Executive Director, Wellness Council of West Virginia
by Dawn Nolan
WHEN SHARON COVERT was a little girl, she had big dreams for her future. “I wanted to be a teacher or an attorney—or to rule the world.” Although her aspirations of world domination didn’t pan out the way she planned (she blames lack of military support), Covert is still a leader—of both a state and national organization. She is the executive director for the Wellness Council of West Virginia, where she works with a variety of companies and organizations to implement wellness initiatives and worksite wellness programs, and she serves as the president of the National Network of Wellness Councils.
Covert says she changed her mind about teaching because of her father. “My father taught for over 30 years. He told me if I majored in education, he would not even give me gas money.” She received her bachelor’s degree in English at Marshall University and then took another direction when she completed her master’s in exercise physiology. Despite the change, she didn’t quite shake the teaching bug. Her first job was at the Rehab Center in Institute where she worked in the deaf unit as a teaching assistant.
Mentors for Covert came in the form of her parents.
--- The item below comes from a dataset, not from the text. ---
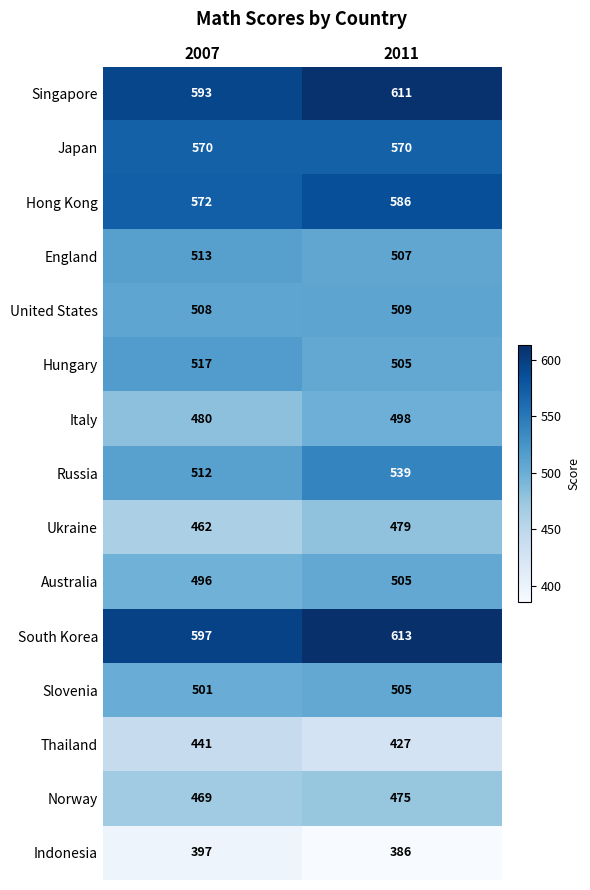

At which category does the chart reach its peak across all series?

2011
She credits them as being the voices in her head when she is need of guidance and has spread their words of wisdom to her children. “My mother told me things like, ‘When you die, the only things that matter are who you loved, who loved you and what you did for God.’ My dad’s advice was more along the lines of ‘Show me a good loser and I’ll show you someone who is good at losing’ or ‘Babe, when you’re a hammer, everything looks like a nail.’”
The motivation that keeps Covert going every day is the chance to be an example to those around her. “I don’t want my kids to see me stop. I cannot in good conscience take them to football practice or wrestling practice and tell them to try harder, do their best, don’t give up—then turn around and watch them while sitting on my can in the stands,” she says. “I can’t ask them to bring home their best work from school if I’m just giving a half effort. They may be able to say a lot of things about their mother, but they will never be able to say she asked us to do things she was not willing to do. That’s true with my co-workers, too. No one gets held to a standard that I am not trying to reach myself.”
In her hometown of Winfield, Covert takes the commitment to public service that she practices every day and applies it to her community. She has served as fundraising coordinator, football coordinator and president of Winfield’s Midget Football League, and she assisted in re-instating the organization’s lapsed non-profit status. Covert has also acted as president of the Putnam County Kiwanis, where she worked with the Putnam County Board of Education on the Pre-K Planning Committee. In addition, she has served on the review team and allocations committee for the United Way of Kanawha Valley and is a member of the Kanawha Valley Chapter of the Daughters of the American Revolution.
Although she has lived in Virginia and North Carolina, Covert calls West Virginia her home. She supports the importance of coal and is proud to live in a state that appreciates and supports the armed forces. “This state still values the military and appreciates our armed forces. My brother is career Army and on his third tour in the Middle East. My father was a captain in the Army and Army Reserves. My grandfather served on the U.S. Arizona prior to WWII. I can trace my mother’s family back to service in the American Revolutionary War. I don’t think I could stand living somewhere that did not value that kind of service.”